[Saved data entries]
--------

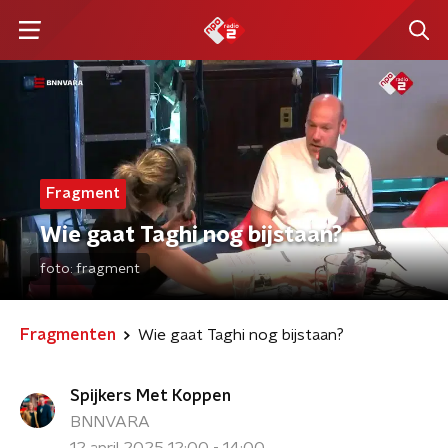
Fragment
Wie gaat Taghi nog bijstaan?
foto:
fragment
Fragmenten
Wie gaat Taghi nog bijstaan?
Spijkers Met Koppen
BNNVARA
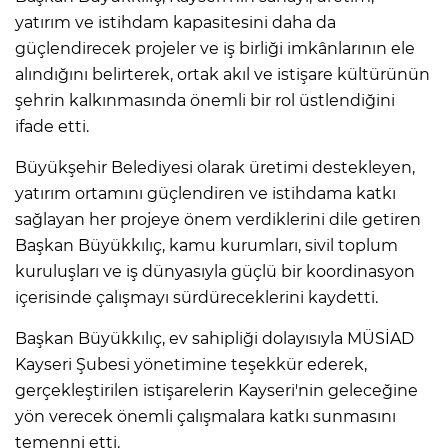
yatırım ve istihdam kapasitesini daha da
güçlendirecek projeler ve iş birliği imkânlarının ele
alındığını belirterek, ortak akıl ve istişare kültürünün
şehrin kalkınmasında önemli bir rol üstlendiğini
ifade etti.
Büyükşehir Belediyesi olarak üretimi destekleyen,
yatırım ortamını güçlendiren ve istihdama katkı
sağlayan her projeye önem verdiklerini dile getiren
Başkan Büyükkılıç, kamu kurumları, sivil toplum
kuruluşları ve iş dünyasıyla güçlü bir koordinasyon
içerisinde çalışmayı sürdüreceklerini kaydetti.
Başkan Büyükkılıç, ev sahipliği dolayısıyla MÜSİAD
Kayseri Şubesi yönetimine teşekkür ederek,
gerçekleştirilen istişarelerin Kayseri'nin geleceğine
yön verecek önemli çalışmalara katkı sunmasını
temenni etti.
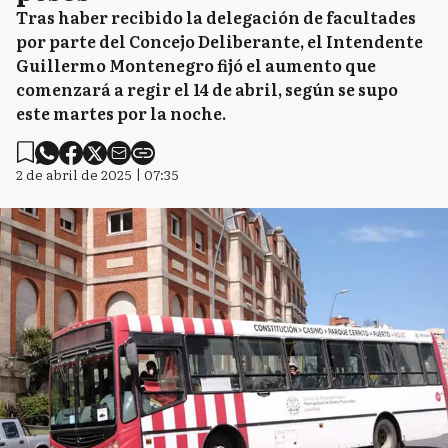
Tras haber recibido la delegación de facultades
por parte del Concejo Deliberante, el Intendente
Guillermo Montenegro fijó el aumento que
comenzará a regir el 14 de abril, según se supo
este martes por la noche.
2 de abril de 2025 | 07:35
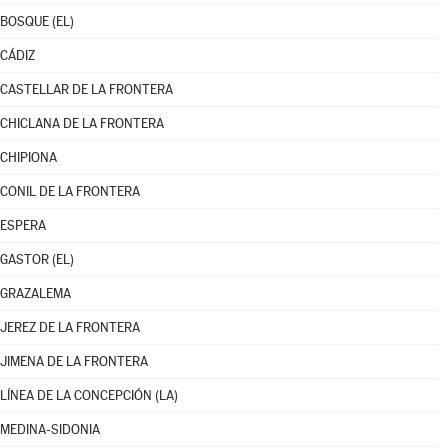
BOSQUE (EL)
CÁDIZ
CASTELLAR DE LA FRONTERA
CHICLANA DE LA FRONTERA
CHIPIONA
CONIL DE LA FRONTERA
ESPERA
GASTOR (EL)
GRAZALEMA
JEREZ DE LA FRONTERA
JIMENA DE LA FRONTERA
LÍNEA DE LA CONCEPCIÓN (LA)
MEDINA-SIDONIA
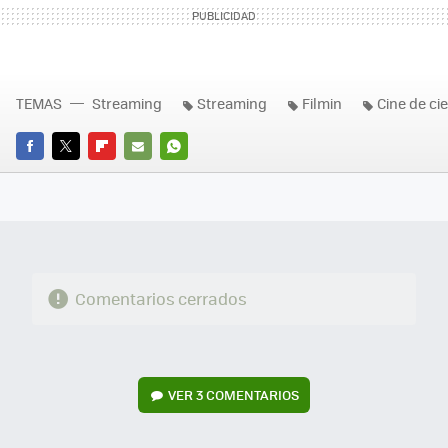
TEMAS
Streaming
Streaming
Filmin
Cine de cie
FACEBOOK
TWITTER
FLIPBOARD
E-
WHATSAPP
MAIL
Comentarios cerrados
VER
3 COMENTARIOS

--------

Task requirements
In copying the records above, pass over the pictures and keep every other word exactly.

Output for this task
Fragment
Wie gaat Taghi nog bijstaan?
foto:
fragment
Fragmenten
Wie gaat Taghi nog bijstaan?
Spijkers Met Koppen
BNNVARA
yatırım ve istihdam kapasitesini daha da
güçlendirecek projeler ve iş birliği imkânlarının ele
alındığını belirterek, ortak akıl ve istişare kültürünün
şehrin kalkınmasında önemli bir rol üstlendiğini
ifade etti.
Büyükşehir Belediyesi olarak üretimi destekleyen,
yatırım ortamını güçlendiren ve istihdama katkı
sağlayan her projeye önem verdiklerini dile getiren
Başkan Büyükkılıç, kamu kurumları, sivil toplum
kuruluşları ve iş dünyasıyla güçlü bir koordinasyon
içerisinde çalışmayı sürdüreceklerini kaydetti.
Başkan Büyükkılıç, ev sahipliği dolayısıyla MÜSİAD
Kayseri Şubesi yönetimine teşekkür ederek,
gerçekleştirilen istişarelerin Kayseri'nin geleceğine
yön verecek önemli çalışmalara katkı sunmasını
temenni etti.
Tras haber recibido la delegación de facultades
por parte del Concejo Deliberante, el Intendente
Guillermo Montenegro fijó el aumento que
comenzará a regir el 14 de abril, según se supo
este martes por la noche.
2 de abril de 2025 | 07:35
BOSQUE (EL)
CÁDIZ
CASTELLAR DE LA FRONTERA
CHICLANA DE LA FRONTERA
CHIPIONA
CONIL DE LA FRONTERA
ESPERA
GASTOR (EL)
GRAZALEMA
JEREZ DE LA FRONTERA
JIMENA DE LA FRONTERA
LÍNEA DE LA CONCEPCIÓN (LA)
MEDINA-SIDONIA
TEMAS
Streaming
Streaming
Filmin
Cine de cie
FACEBOOK
TWITTER
FLIPBOARD
E-
WHATSAPP
MAIL
Comentarios cerrados
VER
3 COMENTARIOS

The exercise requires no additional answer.